[Dataset entries]

------------------------------------------------------------

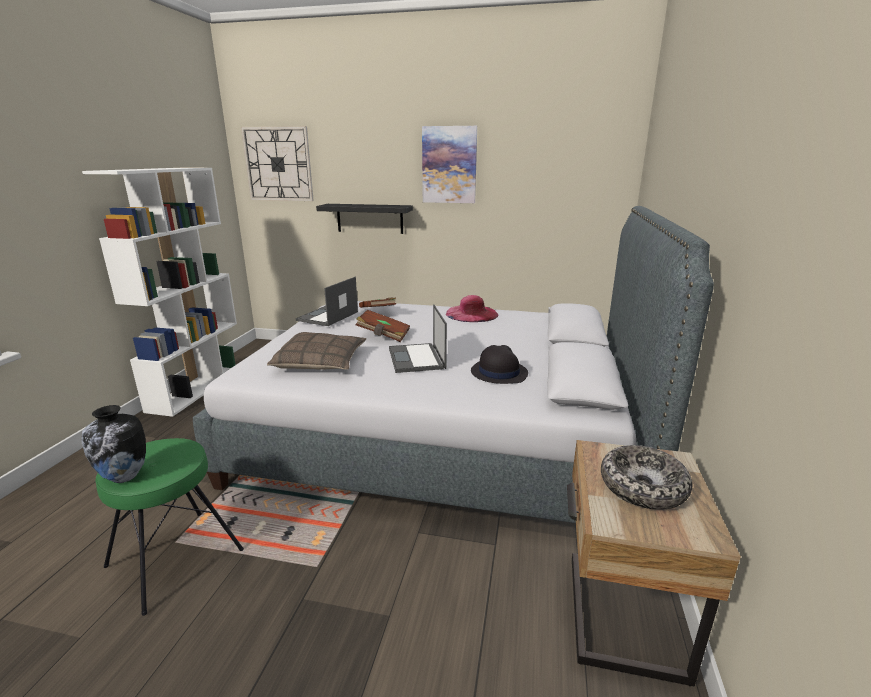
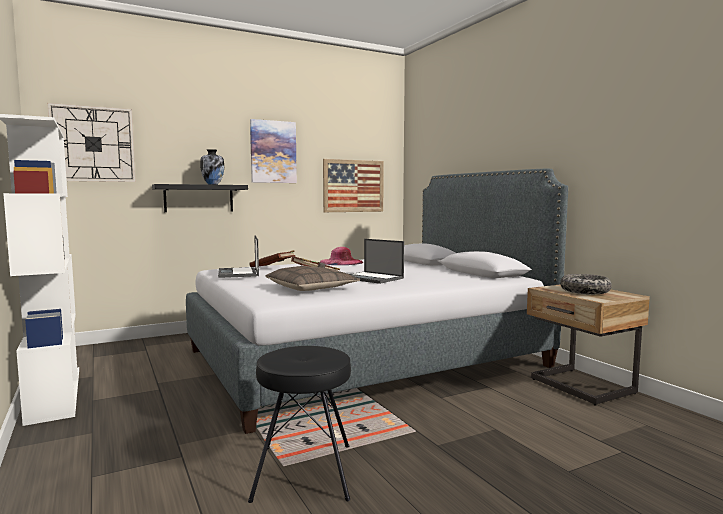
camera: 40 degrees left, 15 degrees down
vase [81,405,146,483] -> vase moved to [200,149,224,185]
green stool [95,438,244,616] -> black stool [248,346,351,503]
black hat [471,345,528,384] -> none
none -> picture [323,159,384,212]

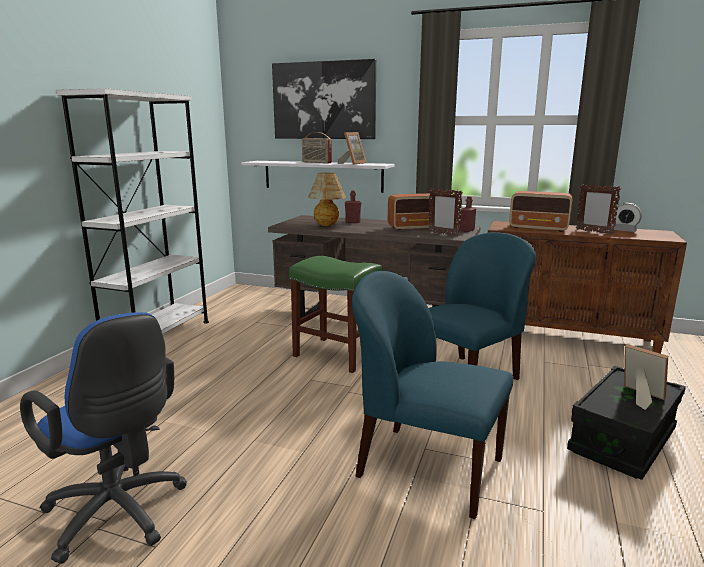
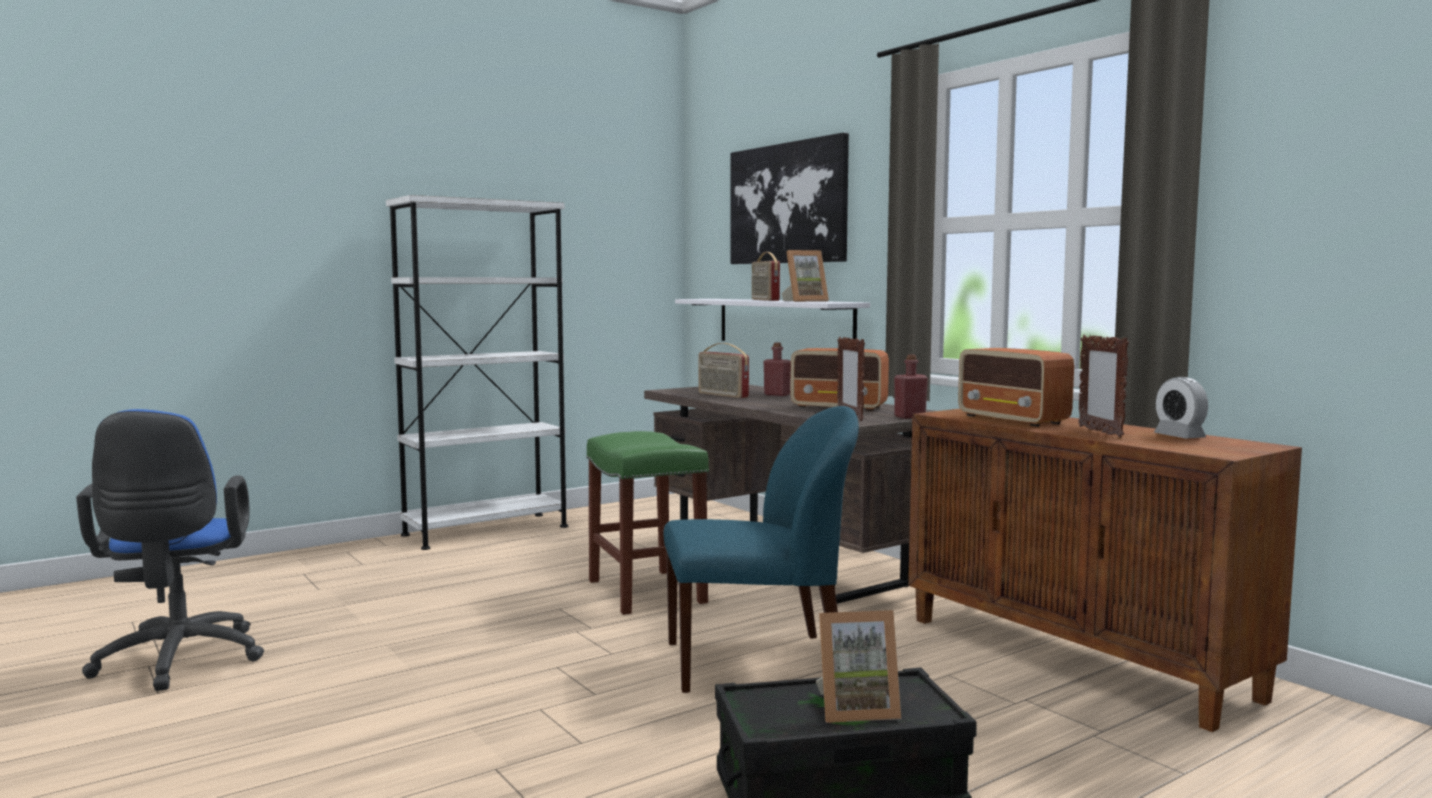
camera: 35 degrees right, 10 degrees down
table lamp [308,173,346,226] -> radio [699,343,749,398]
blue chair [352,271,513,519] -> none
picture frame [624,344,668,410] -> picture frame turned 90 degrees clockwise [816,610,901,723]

------------------------------------------------------------

_WHAT YOU NEED TO DO_: Gather from the entries above all lines that include the string "camera".

_ANSWER BOX_:
camera: 40 degrees left, 15 degrees down
camera: 35 degrees right, 10 degrees down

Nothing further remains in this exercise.